David Chisnall wrote this message on Wed, May 13, 2015 at 09:27 +0100:
> On 13 May 2015, at 09:03, John-Mark Gurney <[email protected]> wrote:
> >
> > Poul-Henning Kamp wrote this message on Tue, May 12, 2015 at 06:31 +0000:
> >> --------
> >> In message <[email protected]>, John-Mark Gurney writes:
> >>
> >>> Also, you'd probably see even better performance by increasing the
> >>> size to 64k, [...]
> >>
> >> easy:
> >> 8K on 32bit
> >> 64k on 64bit
> >
> > Sounds good to me... Just for people who care... I did a quick set of
> > benchmarks on sha256.. This is using my preliminary patch to use sse4
> > optimized sha256... But this should be the same for others...
> >
> > The numbers in ministat output are the time in seconds it takes my
> > 3.4GHz AMD A10-5700 APU running HEAD to process a 512MB file, so lower
> > numbers are better.. I've processed them into easier to read format:
> > BUFSIZ: 145MB/sec
> > 8k: 193MB/sec
> > 16k: 198MB/sec
> > 64k: 202MB/sec
> > 128k: 202MB/sec
> > -t: 211MB/sec
>
> It looks like most of the benefit is gained at 16KB. Did you try running the
> benchmark with something else running at the same time to see if there is any
> advantage in trashing the caches a bit less (simple case, what happens if you
> run two instances of the same benchmark at once)?
>
> I suspect that you???re about right anyway - I recently did some tests while
> playing with JavaScript FFI generation with a multithreaded process
> JavaScript environment calling out to OpenSSL to do SHA calculations and
> having each of 8 threads reading in 128KB chunks gave the fastest performance
> (Core i7, 4 cores + hyperthreading), with only a negligible gain over 64KB.

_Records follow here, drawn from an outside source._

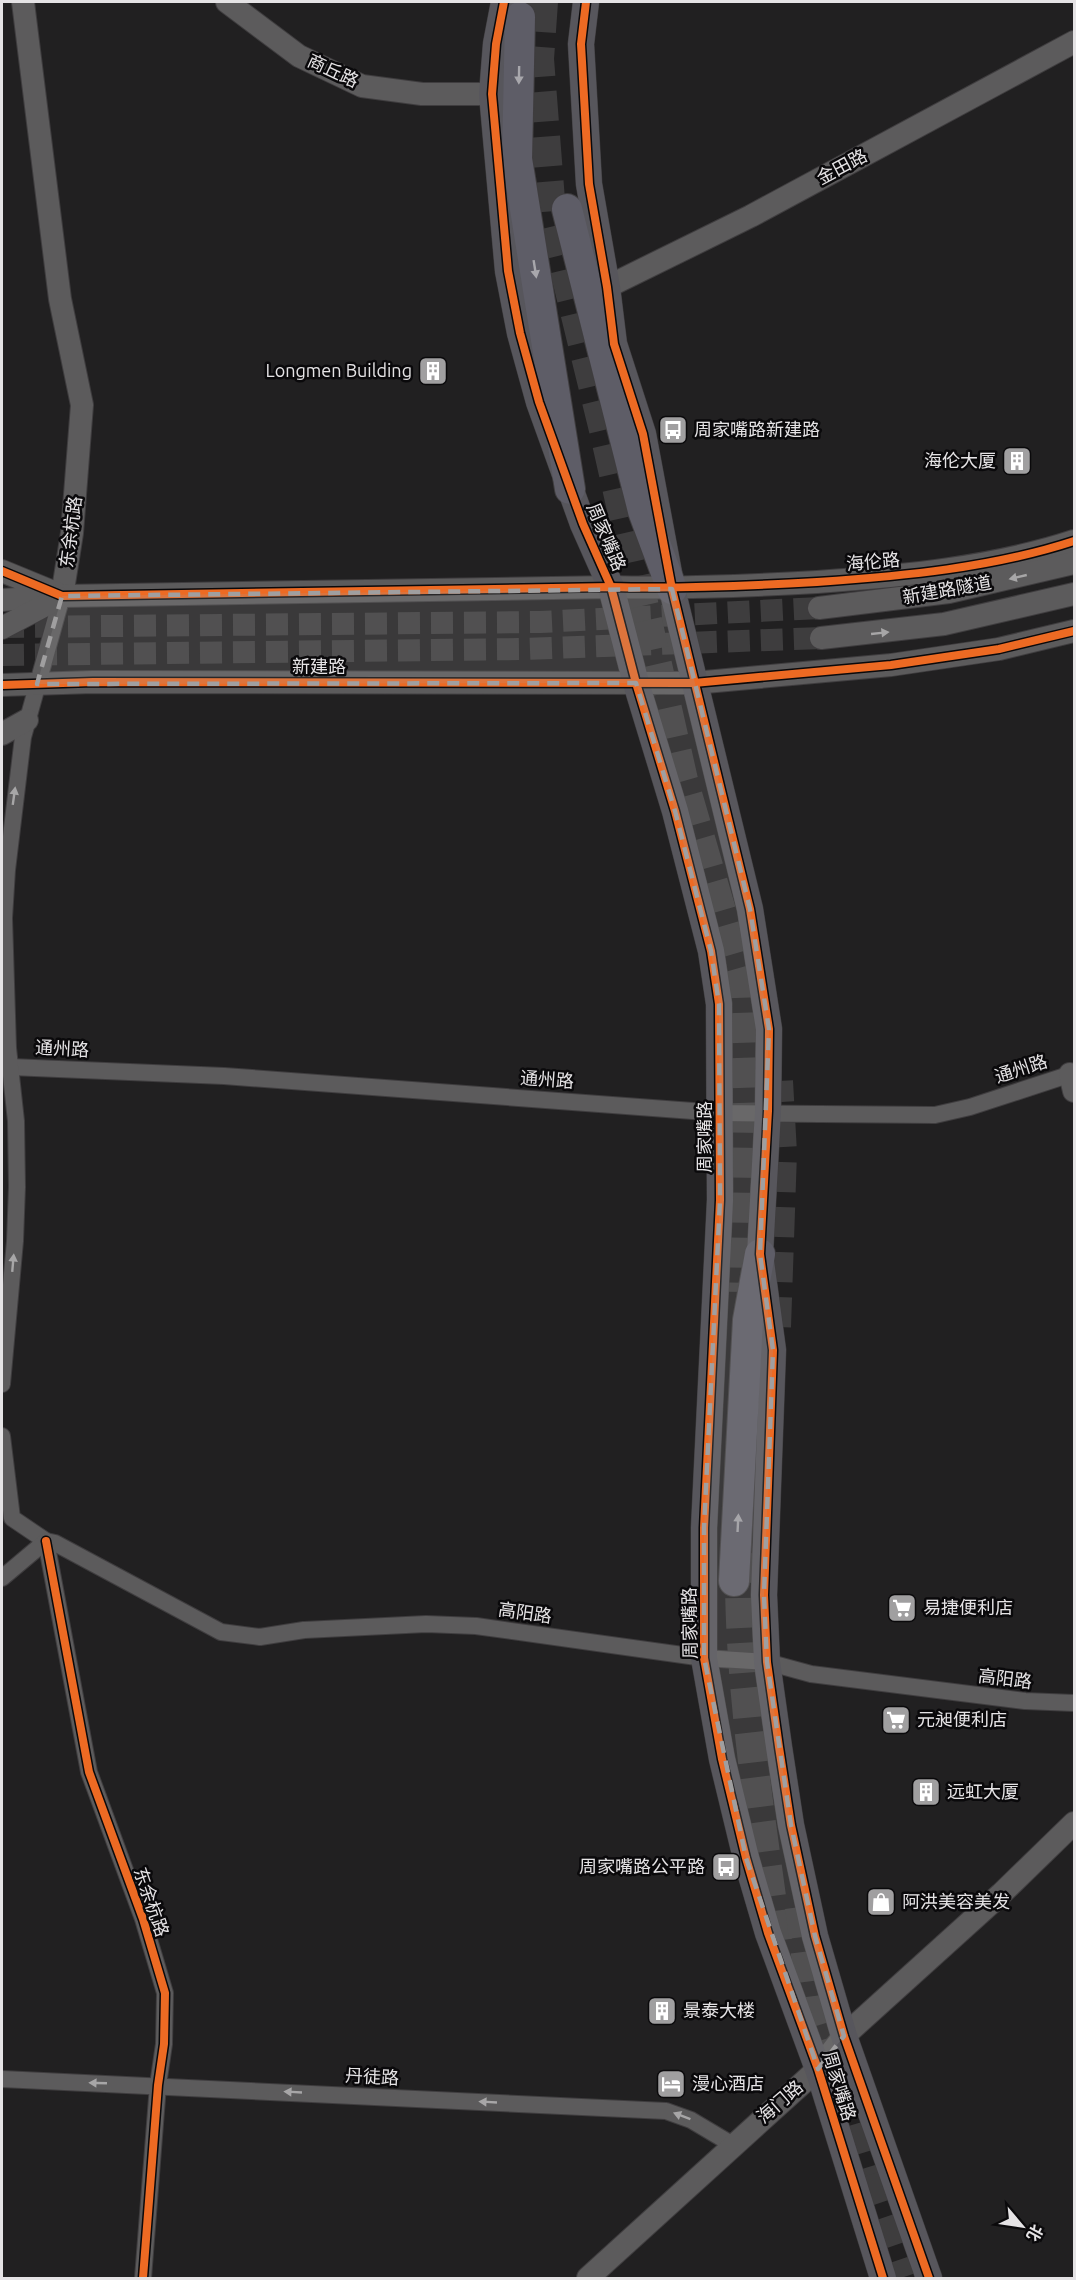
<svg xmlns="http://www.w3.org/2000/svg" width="1076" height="2280" font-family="Ubuntu,'Noto Sans SC',sans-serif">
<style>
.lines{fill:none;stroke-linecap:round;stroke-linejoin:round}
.secondary-tunnel{stroke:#3e3d3e;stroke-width:22;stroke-dasharray:22 11;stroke-linecap:butt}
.highway-tunnel{stroke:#3e3d3e;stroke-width:30;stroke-dasharray:30 15;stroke-linecap:butt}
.street-casing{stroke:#3f3d3f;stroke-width:18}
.secondary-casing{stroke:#3f3d3f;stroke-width:24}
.primary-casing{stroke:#3f3d3f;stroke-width:27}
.highway-casing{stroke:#3f3d3f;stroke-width:32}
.street{stroke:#5c5b5c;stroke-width:16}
.secondary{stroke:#5c5b5c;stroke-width:22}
.primary{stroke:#57565c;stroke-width:26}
.highway{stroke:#5e5d67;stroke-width:30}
.cycleway-casing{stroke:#0a090b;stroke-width:11}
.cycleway{stroke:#ed6a23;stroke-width:8}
.oneway{fill:#a8a7ac}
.oneway2{fill:#a7a6a7}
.marked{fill:#a09fa0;fill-opacity:0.2;stroke:#a09fa0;stroke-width:4.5;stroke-dasharray:12 8;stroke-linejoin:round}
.labels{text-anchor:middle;stroke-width:5;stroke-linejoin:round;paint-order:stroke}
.street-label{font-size:18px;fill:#e5e3e5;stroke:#0a090b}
.poi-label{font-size:18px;fill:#e5e3e5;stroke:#0a090b;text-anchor:start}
</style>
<rect width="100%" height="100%" fill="#212021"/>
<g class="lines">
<!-- secondary-tunnel -->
<g class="secondary-tunnel">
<path d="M 2,627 L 540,622 L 819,608"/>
<path d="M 2,655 L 523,649 L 821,638"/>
</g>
<!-- highway-tunnel -->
<g class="highway-tunnel">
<path d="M 543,2 L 539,59 L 551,213 L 605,434 L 683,780 L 742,983 L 747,1117 L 744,1292"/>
<path d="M 776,1327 L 782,1153 L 778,1081"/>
<path d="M 740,1553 C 738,1683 760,1812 777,1941"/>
<path d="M 800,1907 L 812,2002 L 870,2194"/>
<path d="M 866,2176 L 901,2278"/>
</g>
<!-- street casing -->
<g class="street-casing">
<g id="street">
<path d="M 11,1067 L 224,1076 L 720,1113 L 935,1115 L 970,1107 L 1074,1073"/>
<path d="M 2,1384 L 15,1241 L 17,1187 L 16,1121 L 8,1048 L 4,918 L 7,870 L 23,737 L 62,596"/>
<path d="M 2,1436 L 12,1518 L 46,1541 L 55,1543 L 221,1632 L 260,1637 L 304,1630 L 426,1624 L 476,1626 L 704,1658 L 767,1662 L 811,1674 L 1025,1701 L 1074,1703"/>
<path d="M 46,1541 L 89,1772 L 143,1919 L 165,1993 L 164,2044 L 158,2085 L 143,2278"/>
<path d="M 2,1578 L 46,1541"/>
<path d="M 2,2079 L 666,2111 L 691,2120 L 733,2145"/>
</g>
</g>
<!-- secondary casing -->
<g class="secondary-casing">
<g id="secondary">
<path d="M 23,2 L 60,299 L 82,405 L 72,533 L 62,596"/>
<path d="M 227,2 L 299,56 L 362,86 L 422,94 L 492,94"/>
<path d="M 607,287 L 751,216 L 1074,42"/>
<path d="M 2,571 L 58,594"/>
<path d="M 2,600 L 62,596 L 611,587 C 680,589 749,586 817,582 C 903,576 992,568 1074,541"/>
<path d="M 819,608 L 949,592 L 1074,563"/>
<path d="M 2,628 L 59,598"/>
<path d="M 821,638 L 944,624 L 1074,594"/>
<path d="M 2,685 L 93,682 L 694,683 L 891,665 L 999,649 L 1074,631"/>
<path d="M 2,734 L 27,720"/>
<path d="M 1070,1074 L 1074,1091"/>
<path d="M 588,2278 L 818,2069 L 844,2036 L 1001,1894 L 1074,1823"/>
</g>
</g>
<!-- primary casing -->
<g class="primary-casing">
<g id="primary">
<path d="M 504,2 L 496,44 L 492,94 L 508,271 L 520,333 L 539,402 L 583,524 L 611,587 L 636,683 L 675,811 L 711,951 L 719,1004 L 720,1200 L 704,1528 L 704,1658 L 722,1759 L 746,1858 L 768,1933 L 818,2069 L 883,2278"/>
<path d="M 586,2 L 581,44 L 589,184 L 607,287 L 614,344 L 643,434 L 672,589 L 750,909 L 769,1029 L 768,1111 L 760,1254 L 773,1350 L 764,1595 L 767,1662 L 779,1747 L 791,1825 L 815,1936 L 844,2036 L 929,2278"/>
</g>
</g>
<!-- highway casing -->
<g class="highway-casing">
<g id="highway">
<path d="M 520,17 L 517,159 L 570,489"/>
<path d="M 567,209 L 643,511 L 672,589"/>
<path d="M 734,1581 L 748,1320 L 760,1254"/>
</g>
</g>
<!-- street -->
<use href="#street" class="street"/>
<!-- secondary -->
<use href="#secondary" class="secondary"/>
<!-- primary -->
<use href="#primary" class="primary"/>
<!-- highway -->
<use href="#highway" class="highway"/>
<!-- cycleway casing -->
<g class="cycleway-casing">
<g id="cycleway">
<path d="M 504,2 L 496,44 L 492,94 L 508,271 L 520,333 L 539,402 L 583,524 L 611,587 L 636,683 L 675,811 L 711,951 L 719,1004 L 720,1200 L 704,1528 L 704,1658 L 722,1759 L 746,1858 L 768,1933 L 818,2069 L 883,2278"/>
<path d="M 586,2 L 581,44 L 589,184 L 607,287 L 614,344 L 643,434 L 672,589 L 750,909 L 769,1029 L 768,1111 L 760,1254 L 773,1350 L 764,1595 L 767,1662 L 779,1747 L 791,1825 L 815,1936 L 844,2036 L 929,2278"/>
<path d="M 2,571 L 62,596 L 611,587 C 680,589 749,586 817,582 C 903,576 992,568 1074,541"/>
<path d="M 2,685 L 93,682 L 694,683 L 891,665 L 999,649 L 1074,631"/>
<path d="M 46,1541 L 89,1772 L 143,1919 L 165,1993 L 164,2044 L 158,2085 L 143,2278"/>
</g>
</g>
<!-- cycleway -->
<use href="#cycleway" class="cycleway"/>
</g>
<!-- one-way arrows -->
<defs><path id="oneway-solid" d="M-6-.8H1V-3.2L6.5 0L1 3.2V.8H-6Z" transform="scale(1.5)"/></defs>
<g class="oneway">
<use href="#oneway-solid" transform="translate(519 75) rotate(91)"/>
<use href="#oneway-solid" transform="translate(535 269) rotate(81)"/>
<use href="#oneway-solid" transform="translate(738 1523) rotate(-87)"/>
</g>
<g class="oneway2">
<use href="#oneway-solid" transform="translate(1018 577) rotate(167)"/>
<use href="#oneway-solid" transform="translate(880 633) rotate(-6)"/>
<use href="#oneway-solid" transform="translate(14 796) rotate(-82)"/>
<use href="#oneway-solid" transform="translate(13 1263) rotate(-85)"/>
<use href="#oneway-solid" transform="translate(98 2083) rotate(-178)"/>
<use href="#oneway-solid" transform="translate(293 2092) rotate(-177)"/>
<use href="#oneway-solid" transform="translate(488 2102) rotate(-177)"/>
<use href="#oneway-solid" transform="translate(682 2116) rotate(-159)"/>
</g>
<!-- marked area -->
<path class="marked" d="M 672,589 L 750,909 L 769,1029 L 760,1254 L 773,1350 L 764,1595 L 767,1662 L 791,1825 L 815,1936 L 844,2036 L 818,2069 L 746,1858 L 704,1658 L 704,1528 L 720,1200 L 719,1004 L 711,951 L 675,811 L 636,683 L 37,684 L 62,596 Z"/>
<!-- icons -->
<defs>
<g id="building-square" transform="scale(1.5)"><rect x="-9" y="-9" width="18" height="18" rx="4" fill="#a09fa0" stroke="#0a090b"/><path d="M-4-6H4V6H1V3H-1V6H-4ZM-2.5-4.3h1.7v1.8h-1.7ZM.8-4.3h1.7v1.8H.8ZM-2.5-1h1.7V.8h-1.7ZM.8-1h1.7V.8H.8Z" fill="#fff"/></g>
<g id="bus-square" transform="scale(1.5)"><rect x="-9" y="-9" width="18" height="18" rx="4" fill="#a09fa0" stroke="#0a090b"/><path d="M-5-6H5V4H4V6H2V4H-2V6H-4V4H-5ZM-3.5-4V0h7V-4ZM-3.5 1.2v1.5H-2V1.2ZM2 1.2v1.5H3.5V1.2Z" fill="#fff"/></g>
<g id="supermarket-square" transform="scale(1.5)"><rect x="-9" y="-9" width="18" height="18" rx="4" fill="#a09fa0" stroke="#0a090b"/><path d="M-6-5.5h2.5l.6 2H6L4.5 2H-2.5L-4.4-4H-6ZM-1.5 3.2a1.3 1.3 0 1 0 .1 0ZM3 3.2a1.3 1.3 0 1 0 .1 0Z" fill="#fff"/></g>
<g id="shop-square" transform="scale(1.5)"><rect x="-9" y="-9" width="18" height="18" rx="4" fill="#a09fa0" stroke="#0a090b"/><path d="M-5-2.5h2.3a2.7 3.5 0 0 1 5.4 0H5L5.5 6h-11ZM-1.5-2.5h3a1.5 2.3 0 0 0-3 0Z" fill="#fff"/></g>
<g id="hotel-square" transform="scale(1.5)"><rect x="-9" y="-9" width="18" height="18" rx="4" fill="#a09fa0" stroke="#0a090b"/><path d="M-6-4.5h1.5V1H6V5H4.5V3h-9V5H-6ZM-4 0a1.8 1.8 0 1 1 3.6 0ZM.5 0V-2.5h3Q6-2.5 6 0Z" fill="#fff"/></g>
</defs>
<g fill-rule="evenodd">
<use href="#building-square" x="433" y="371"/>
<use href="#bus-square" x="673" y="430"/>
<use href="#building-square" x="1017" y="461"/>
<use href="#supermarket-square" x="902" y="1608"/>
<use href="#supermarket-square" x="896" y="1720"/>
<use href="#building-square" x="926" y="1792"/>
<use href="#bus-square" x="726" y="1867"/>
<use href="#shop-square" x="881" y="1902"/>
<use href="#building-square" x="662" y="2011"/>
<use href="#hotel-square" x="671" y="2084"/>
</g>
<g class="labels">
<!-- street labels -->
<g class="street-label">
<text transform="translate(333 71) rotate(25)" y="6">商丘路</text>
<text transform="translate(842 167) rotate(-28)" y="6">金田路</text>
<text transform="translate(71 532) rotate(-83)" y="6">东余杭路</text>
<text transform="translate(606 537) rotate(67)" y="6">周家嘴路</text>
<text transform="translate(873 562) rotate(-5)" y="6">海伦路</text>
<text transform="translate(947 590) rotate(-10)" y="6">新建路隧道</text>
<text x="319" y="673">新建路</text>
<text transform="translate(62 1049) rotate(3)" y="6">通州路</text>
<text transform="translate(1021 1069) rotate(-18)" y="6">通州路</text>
<text transform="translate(547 1080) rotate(4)" y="6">通州路</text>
<text transform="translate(705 1137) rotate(-90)" y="6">周家嘴路</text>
<text transform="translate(525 1613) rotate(8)" y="6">高阳路</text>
<text transform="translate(690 1623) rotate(-91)" y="6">周家嘴路</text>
<text transform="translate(1005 1679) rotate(7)" y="6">高阳路</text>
<text transform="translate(151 1902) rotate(71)" y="6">东余杭路</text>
<text transform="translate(372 2077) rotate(3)" y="6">丹徒路</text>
<text transform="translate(839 2086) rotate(73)" y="6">周家嘴路</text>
<text transform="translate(780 2102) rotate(-41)" y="6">海门路</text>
</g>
<!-- poi labels -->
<g class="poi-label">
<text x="412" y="377" text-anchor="end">Longmen Building</text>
<text x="694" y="436">周家嘴路新建路</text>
<text x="996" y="467" text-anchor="end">海伦大厦</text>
<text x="923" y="1614">易捷便利店</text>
<text x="917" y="1726">元昶便利店</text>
<text x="947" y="1798">远虹大厦</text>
<text x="705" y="1873" text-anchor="end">周家嘴路公平路</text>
<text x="902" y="1908">阿洪美容美发</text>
<text x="683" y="2017">景泰大楼</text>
<text x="692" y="2090">漫心酒店</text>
</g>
</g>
<!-- border -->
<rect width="1076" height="2280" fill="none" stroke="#e5e3e5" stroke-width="6"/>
<!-- north arrow -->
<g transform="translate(1022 2226) rotate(119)" stroke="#0a090b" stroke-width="4.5" paint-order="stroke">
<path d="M0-4.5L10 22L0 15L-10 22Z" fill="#e5e3e5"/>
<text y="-9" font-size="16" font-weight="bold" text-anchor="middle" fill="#e5e3e5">北</text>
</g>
</svg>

> In all cases, the JavaScript implementation was significantly faster than the
> openssl tool, which used 8KB buffers.
Just in case anyone else wants to know how to run benchmarks
themselves.. Go into /usr/src/lib/libmd, edit mdXhl.c, and change
the occurence of BUFSIZ to what you want to test, say 64*1024, run:
make all && make install
and then you can run programs like sha256 -t, or:
for i in `jot 5 1`; do /usr/bin/time sha256 test.file ; done 2> XXX.times
Where test.file is populated maybe like:
dd if=/dev/urandom of=test.file bs=1m count=512
Then run:
ministat XXX.times YYY.times
to compare multiple results...
Happy benchmarking!
--
John-Mark Gurney Voice: +1 415 225 5579
"All that I will do, has been done, All that I have, has not."